An underestimated problem: some foreign researchers are working at UGent in precarious conditions

Submitted by ACOD UGent on di, 06/23/2020 - 09:17

In recent years, we – the university trade union ACOD UGent - have been confronted several times with the precarious conditions in which an estimated three hundred international researchers are forced to live while working at our university. Other Flemish universities are also facing the same problem, but we are now drawing attention to it for the first time as far as our own institution is concerned.

What is this about? There are researchers - mostly PhD students or postdocs - from non-Western countries (China, Pakistan, Indonesia, Ethiopia...) who do not have a Belgian scholarship or employment contract. Instead, they are compensated via scholarships and contracts from their country of origin, even though they are actually employed full-time on UGent's premises.

The allowances to which they are entitled from their home country are often much lower than what an individual with the same employment status and a Belgian contract receives. They have grants of 1,200 € or 1,300 € (Indonesia, China). Even sums of 1,000 € per month (Pakistan) are not uncommon.

Sometimes these researchers are paid nothing at all for their work at UGent. Instead, they combine their work at the university with evening jobs in the hospitality industry or they live off of their own savings. Many of them are only granted a scholarship for a few years and they are forced to deposit a portion of that money in a blocked account at UGent. In this way, they hope to have sufficient means by which to apply for an extension of their visa in order to complete their PhD.

A Belgian PhD or a period of employment at an internationally renowned university such as ours certainly represents an advantage in terms of future professional development. At the same time, however, it is precisely these researchers' willingness to make sacrifices for their scientific careers and achieve significant improvements in both their living circumstances and those of their families back home, that makes them particularly socially and financially vulnerable in our society. Let us be clear: of course, there are also very many cases in which a stay at UGent has had a very positive outcome for these colleagues from the Global South. And naturally, as a trade union, we are not at all opposed to the opportunities offered to them here. But in certain cases, this situation leads to distressing situations.

As trade unionists, we wish to draw more attention to this problem. In recent years, we have been increasingly contacted by researchers who have landed in trouble. When something goes wrong (an illness, the loss of additional work...), their situation can rapidly deteriorate. They can often count on the understanding and support of the professors who supervise them at UGent as well as that of other colleagues. Unfortunately, however, some supervisors take advantage of the precarious and insecure conditions in which these researchers work.

Moreover, the COVID-19 crisis has exacerbated this issue: many of these foreign PhD students and researchers at UGent have had to rely on care packages because they no longer had the means to buy food! (see, among others,…) This situation has led to greater awareness of the problem, and this has prompted management to submit a proposal to the Board of Directors in order to provide a solution.

We certainly applaud this demarche, but unfortunately there are many problems with the proposal. For example, management proposed a minimum 'solvency threshold' of €1,200 per month, and UGent would no longer enter into partnerships with foreign institutions that cannot guarantee that amount to incoming researchers.
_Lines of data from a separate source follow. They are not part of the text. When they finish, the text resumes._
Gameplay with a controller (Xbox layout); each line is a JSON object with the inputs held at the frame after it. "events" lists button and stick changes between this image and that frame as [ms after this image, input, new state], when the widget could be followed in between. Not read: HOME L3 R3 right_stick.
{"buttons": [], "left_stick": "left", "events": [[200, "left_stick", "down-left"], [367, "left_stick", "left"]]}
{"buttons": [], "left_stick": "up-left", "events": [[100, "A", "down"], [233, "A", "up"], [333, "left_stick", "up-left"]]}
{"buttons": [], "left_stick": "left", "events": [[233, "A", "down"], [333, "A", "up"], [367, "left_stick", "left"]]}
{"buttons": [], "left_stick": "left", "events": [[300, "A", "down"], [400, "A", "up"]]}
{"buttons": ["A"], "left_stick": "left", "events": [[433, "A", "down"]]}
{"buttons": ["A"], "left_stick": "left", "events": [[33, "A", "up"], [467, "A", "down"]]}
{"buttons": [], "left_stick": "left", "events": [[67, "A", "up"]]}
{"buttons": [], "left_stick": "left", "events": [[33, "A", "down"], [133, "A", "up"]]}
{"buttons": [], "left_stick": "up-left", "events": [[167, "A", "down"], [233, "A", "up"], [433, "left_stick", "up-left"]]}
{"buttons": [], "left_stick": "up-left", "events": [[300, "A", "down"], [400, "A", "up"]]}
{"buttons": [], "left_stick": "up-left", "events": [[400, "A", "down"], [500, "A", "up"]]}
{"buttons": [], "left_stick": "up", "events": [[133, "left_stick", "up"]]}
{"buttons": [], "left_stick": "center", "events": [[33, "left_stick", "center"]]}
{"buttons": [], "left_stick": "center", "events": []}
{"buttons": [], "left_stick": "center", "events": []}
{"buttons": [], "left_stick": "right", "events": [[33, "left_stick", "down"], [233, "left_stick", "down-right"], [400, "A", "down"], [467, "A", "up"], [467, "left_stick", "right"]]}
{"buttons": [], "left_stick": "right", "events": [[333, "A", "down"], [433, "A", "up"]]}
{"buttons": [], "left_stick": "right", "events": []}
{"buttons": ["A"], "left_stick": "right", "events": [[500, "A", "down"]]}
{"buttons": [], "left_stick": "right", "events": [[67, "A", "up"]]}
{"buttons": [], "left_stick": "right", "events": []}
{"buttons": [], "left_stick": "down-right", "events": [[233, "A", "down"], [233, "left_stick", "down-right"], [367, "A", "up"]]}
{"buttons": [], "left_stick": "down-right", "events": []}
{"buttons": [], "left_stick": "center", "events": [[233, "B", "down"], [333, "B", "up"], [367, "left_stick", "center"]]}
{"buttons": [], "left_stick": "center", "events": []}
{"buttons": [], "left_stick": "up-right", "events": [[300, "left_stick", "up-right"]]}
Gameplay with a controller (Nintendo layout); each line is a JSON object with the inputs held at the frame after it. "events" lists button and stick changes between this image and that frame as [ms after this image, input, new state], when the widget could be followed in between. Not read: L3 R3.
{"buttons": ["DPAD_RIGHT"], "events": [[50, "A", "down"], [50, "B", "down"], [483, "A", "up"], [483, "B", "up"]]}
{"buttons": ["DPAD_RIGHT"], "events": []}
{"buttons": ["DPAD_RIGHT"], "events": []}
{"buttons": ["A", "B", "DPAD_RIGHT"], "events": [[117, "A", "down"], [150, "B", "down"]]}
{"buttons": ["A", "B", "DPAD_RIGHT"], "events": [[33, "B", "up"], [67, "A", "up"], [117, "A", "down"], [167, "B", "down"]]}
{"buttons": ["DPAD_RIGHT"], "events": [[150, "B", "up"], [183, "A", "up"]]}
Unfortunately, this threshold is not compulsory; individual promoters could still bring researchers to Belgium who do not have even this minimal level of funding. It is only a recommendation. Moreover, we should be asking why it is that foreign researchers only have to be paid €1,200. Shouldn't they simply receive the same income as a Belgian researcher doing exactly the same work?

ACOD certainly considers it a positive sign that people are thinking about better social protections for foreign researchers. However, we believe that the proposal currently on the table is not sufficient, and in some instances risks creating even more precarious situations. Therefore, we have urgently requested negotiations with the university administration regarding these proposals. Indeed, we are convinced that the work situation of certain foreign researchers at UGent actually amounts to a form of illegal employment. And we have already discussed a number of these files with the Social Inspectorate. In certain specific cases, filing a formal complaint with the Labour Prosecutor, which has jurisdiction in this area, is certainly one of the possible remedies.

Foreign researchers deserve proper working conditions too. We therefore reiterate our urgent request that the university administration enter into full negotiations with us on this matter. We also ask for solidarity with these people from all of their UGent colleagues and other Flemish researchers. Finally, we would like to reiterate that this is certainly not a problem that is unique to UGent. This issue also needs to be tackled at the other Flemish universities.